Prompt.
Where does the string "Instalar" appear in the records? Copy each line that holds it.

Stored items.
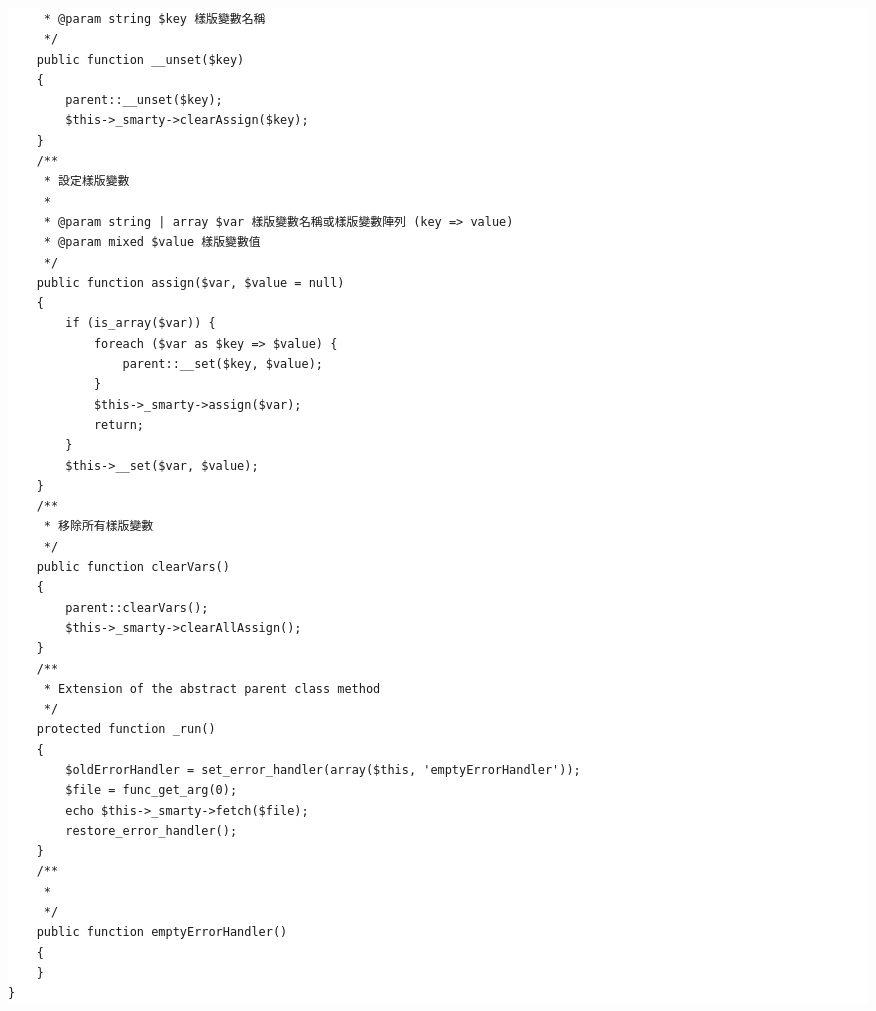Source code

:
 ```
     * @param string $key 樣版變數名稱
     */
    public function __unset($key)
    {
        parent::__unset($key);
        $this->_smarty->clearAssign($key);
    }
    /**
     * 設定樣版變數
     *
     * @param string | array $var 樣版變數名稱或樣版變數陣列 (key => value)
     * @param mixed $value 樣版變數值
     */
    public function assign($var, $value = null)
    {
        if (is_array($var)) {
            foreach ($var as $key => $value) {
                parent::__set($key, $value);
            }
            $this->_smarty->assign($var);
            return;
        }
        $this->__set($var, $value);
    }
    /**
     * 移除所有樣版變數
     */
    public function clearVars()
    {
        parent::clearVars();
        $this->_smarty->clearAllAssign();
    }
    /**
     * Extension of the abstract parent class method
     */
    protected function _run()
    {
        $oldErrorHandler = set_error_handler(array($this, 'emptyErrorHandler'));
        $file = func_get_arg(0);
        echo $this->_smarty->fetch($file);
        restore_error_handler();
    }
    /**
     *
     */
    public function emptyErrorHandler()
    {
    }
}

```

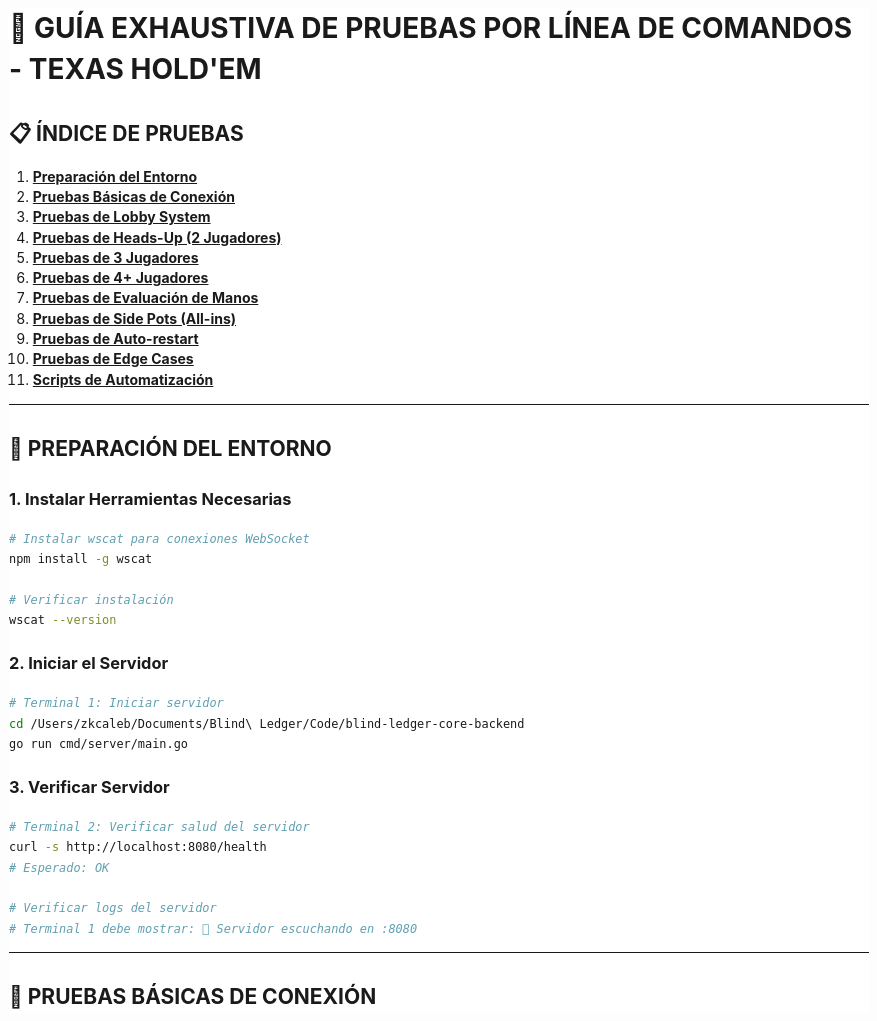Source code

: # 🧪 **GUÍA EXHAUSTIVA DE PRUEBAS POR LÍNEA DE COMANDOS - TEXAS HOLD'EM**

## 📋 **ÍNDICE DE PRUEBAS**

1. [**Preparación del Entorno**](#preparación-del-entorno)
2. [**Pruebas Básicas de Conexión**](#pruebas-básicas-de-conexión)
3. [**Pruebas de Lobby System**](#pruebas-de-lobby-system)
4. [**Pruebas de Heads-Up (2 Jugadores)**](#pruebas-de-heads-up-2-jugadores)
5. [**Pruebas de 3 Jugadores**](#pruebas-de-3-jugadores)
6. [**Pruebas de 4+ Jugadores**](#pruebas-de-4-jugadores)
7. [**Pruebas de Evaluación de Manos**](#pruebas-de-evaluación-de-manos)
8. [**Pruebas de Side Pots (All-ins)**](#pruebas-de-side-pots-all-ins)
9. [**Pruebas de Auto-restart**](#pruebas-de-auto-restart)
10. [**Pruebas de Edge Cases**](#pruebas-de-edge-cases)
11. [**Scripts de Automatización**](#scripts-de-automatización)

---

## 🔧 **PREPARACIÓN DEL ENTORNO**

### **1. Instalar Herramientas Necesarias**
```bash
# Instalar wscat para conexiones WebSocket
npm install -g wscat

# Verificar instalación
wscat --version
```

### **2. Iniciar el Servidor**
```bash
# Terminal 1: Iniciar servidor
cd /Users/zkcaleb/Documents/Blind\ Ledger/Code/blind-ledger-core-backend
go run cmd/server/main.go
```

### **3. Verificar Servidor**
```bash
# Terminal 2: Verificar salud del servidor
curl -s http://localhost:8080/health
# Esperado: OK

# Verificar logs del servidor
# Terminal 1 debe mostrar: 🚀 Servidor escuchando en :8080
```

---

## 🔗 **PRUEBAS BÁSICAS DE CONEXIÓN**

Task response.
### **1. Instalar Herramientas Necesarias**
# Instalar wscat para conexiones WebSocket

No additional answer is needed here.